- **What you will do**
What follows is a listing to transcribe exactly, leaving the pictures out.

- **Record extracts**
= Beginning of Section =

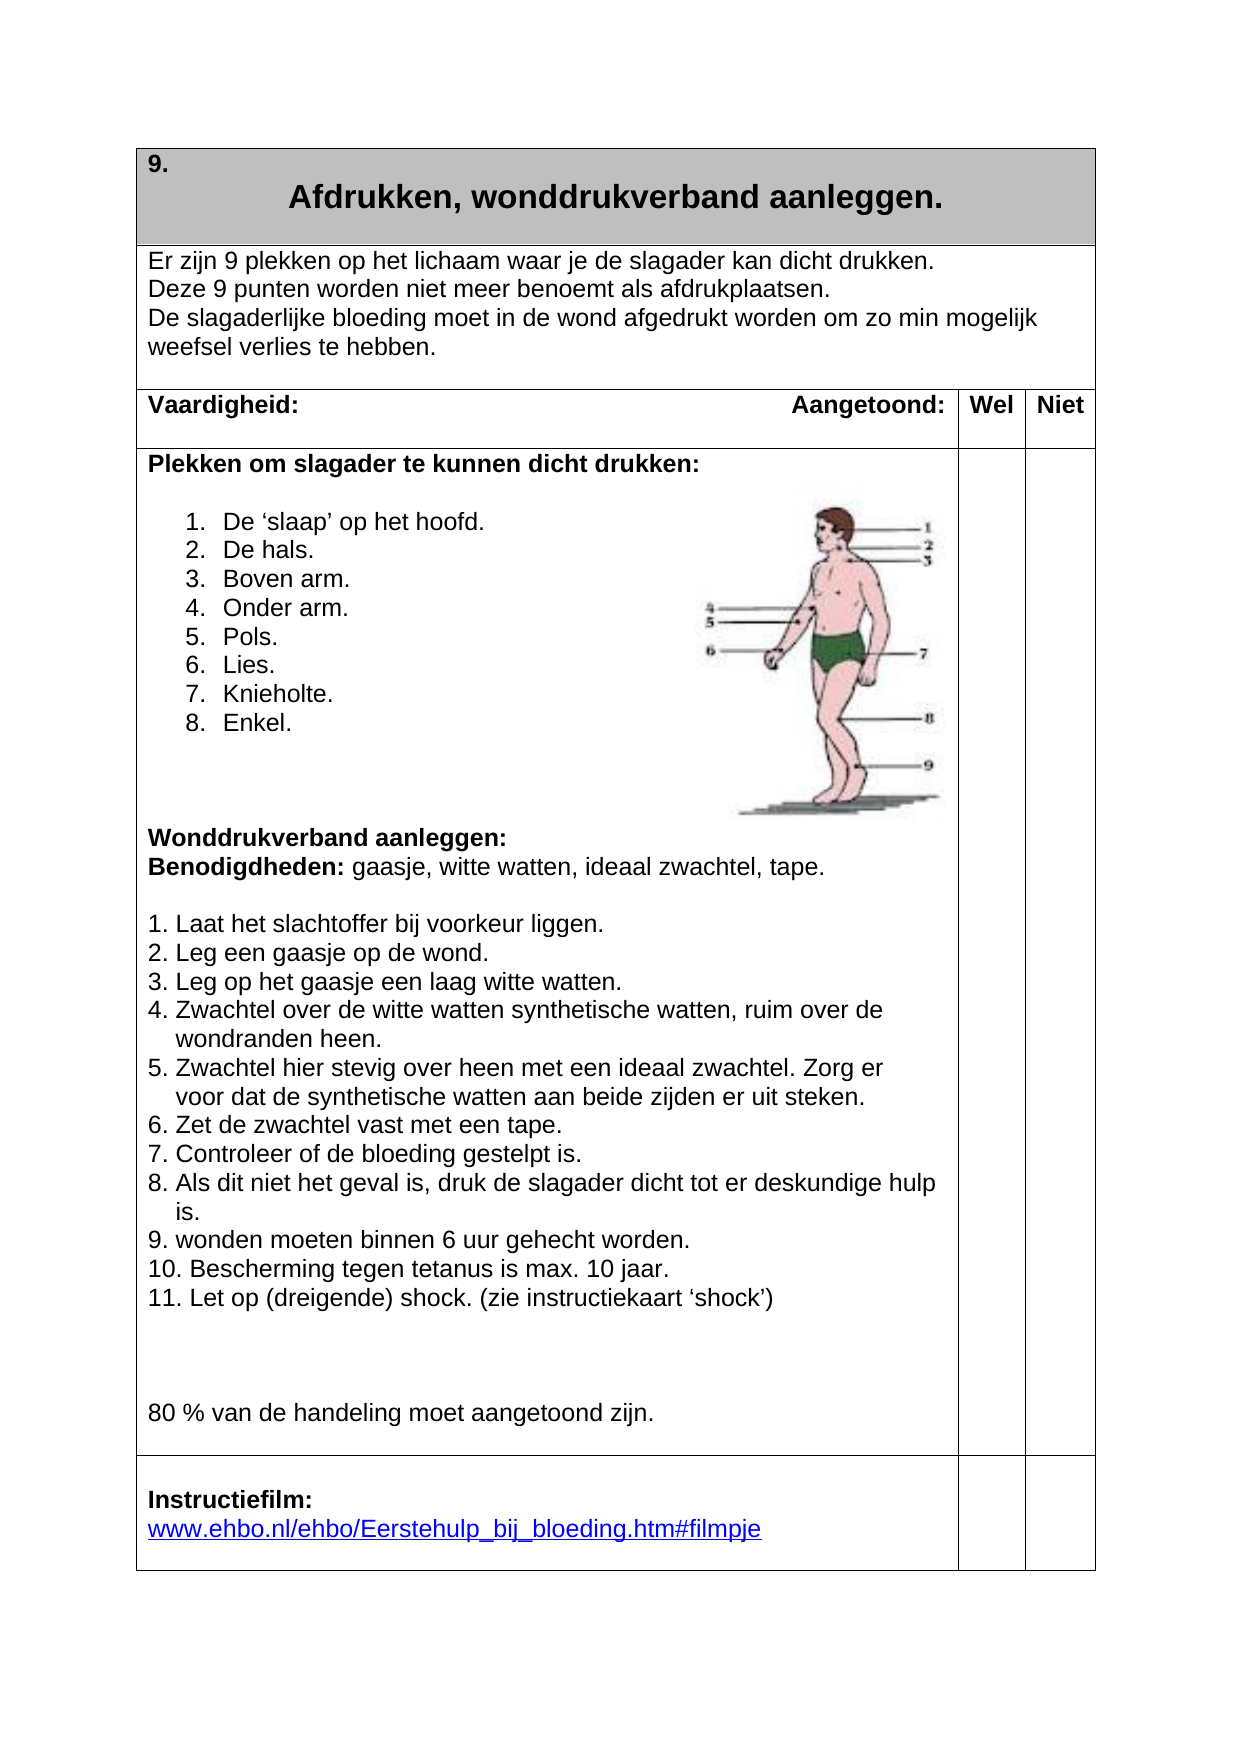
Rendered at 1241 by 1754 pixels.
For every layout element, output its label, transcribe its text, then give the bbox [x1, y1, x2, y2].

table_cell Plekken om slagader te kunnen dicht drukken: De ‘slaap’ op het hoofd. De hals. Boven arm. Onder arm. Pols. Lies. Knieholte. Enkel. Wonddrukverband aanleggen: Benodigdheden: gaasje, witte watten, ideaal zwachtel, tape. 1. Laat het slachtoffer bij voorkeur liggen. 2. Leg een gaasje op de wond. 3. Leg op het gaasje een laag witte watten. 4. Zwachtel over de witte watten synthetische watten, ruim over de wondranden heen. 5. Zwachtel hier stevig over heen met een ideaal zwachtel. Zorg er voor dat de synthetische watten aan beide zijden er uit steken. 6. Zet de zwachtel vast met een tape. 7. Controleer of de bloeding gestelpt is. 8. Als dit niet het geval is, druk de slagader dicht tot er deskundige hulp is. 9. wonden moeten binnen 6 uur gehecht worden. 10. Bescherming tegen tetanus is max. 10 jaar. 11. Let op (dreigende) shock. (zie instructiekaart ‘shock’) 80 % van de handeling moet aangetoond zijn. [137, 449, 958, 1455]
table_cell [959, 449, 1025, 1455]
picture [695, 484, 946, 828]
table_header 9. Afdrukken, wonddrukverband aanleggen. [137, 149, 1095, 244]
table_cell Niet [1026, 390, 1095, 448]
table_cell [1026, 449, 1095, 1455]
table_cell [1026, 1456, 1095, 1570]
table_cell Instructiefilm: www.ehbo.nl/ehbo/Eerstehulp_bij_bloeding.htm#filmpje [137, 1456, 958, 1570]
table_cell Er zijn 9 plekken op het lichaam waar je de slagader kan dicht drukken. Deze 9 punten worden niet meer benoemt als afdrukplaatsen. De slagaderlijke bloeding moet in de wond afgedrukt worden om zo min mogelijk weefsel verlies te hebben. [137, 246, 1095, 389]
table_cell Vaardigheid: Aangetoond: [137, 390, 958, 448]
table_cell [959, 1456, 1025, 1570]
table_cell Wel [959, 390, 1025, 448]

= End of Section =

- **Exercise response**
Rendered at 1241 by 1754 pixels.
For every layout element, output its label, transcribe its text, then give the bbox [x1, y1, x2, y2].

table_cell Plekken om slagader te kunnen dicht drukken: De ‘slaap’ op het hoofd. De hals. Boven arm. Onder arm. Pols. Lies. Knieholte. Enkel. Wonddrukverband aanleggen: Benodigdheden: gaasje, witte watten, ideaal zwachtel, tape. 1. Laat het slachtoffer bij voorkeur liggen. 2. Leg een gaasje op de wond. 3. Leg op het gaasje een laag witte watten. 4. Zwachtel over de witte watten synthetische watten, ruim over de wondranden heen. 5. Zwachtel hier stevig over heen met een ideaal zwachtel. Zorg er voor dat de synthetische watten aan beide zijden er uit steken. 6. Zet de zwachtel vast met een tape. 7. Controleer of de bloeding gestelpt is. 8. Als dit niet het geval is, druk de slagader dicht tot er deskundige hulp is. 9. wonden moeten binnen 6 uur gehecht worden. 10. Bescherming tegen tetanus is max. 10 jaar. 11. Let op (dreigende) shock. (zie instructiekaart ‘shock’) 80 % van de handeling moet aangetoond zijn. [137, 449, 958, 1455]
table_cell [959, 449, 1025, 1455]
picture [695, 484, 946, 828]
table_header 9. Afdrukken, wonddrukverband aanleggen. [137, 149, 1095, 244]
table_cell Niet [1026, 390, 1095, 448]
table_cell [1026, 449, 1095, 1455]
table_cell [1026, 1456, 1095, 1570]
table_cell Instructiefilm: www.ehbo.nl/ehbo/Eerstehulp_bij_bloeding.htm#filmpje [137, 1456, 958, 1570]
table_cell Er zijn 9 plekken op het lichaam waar je de slagader kan dicht drukken. Deze 9 punten worden niet meer benoemt als afdrukplaatsen. De slagaderlijke bloeding moet in de wond afgedrukt worden om zo min mogelijk weefsel verlies te hebben. [137, 246, 1095, 389]
table_cell Vaardigheid: Aangetoond: [137, 390, 958, 448]
table_cell [959, 1456, 1025, 1570]
table_cell Wel [959, 390, 1025, 448]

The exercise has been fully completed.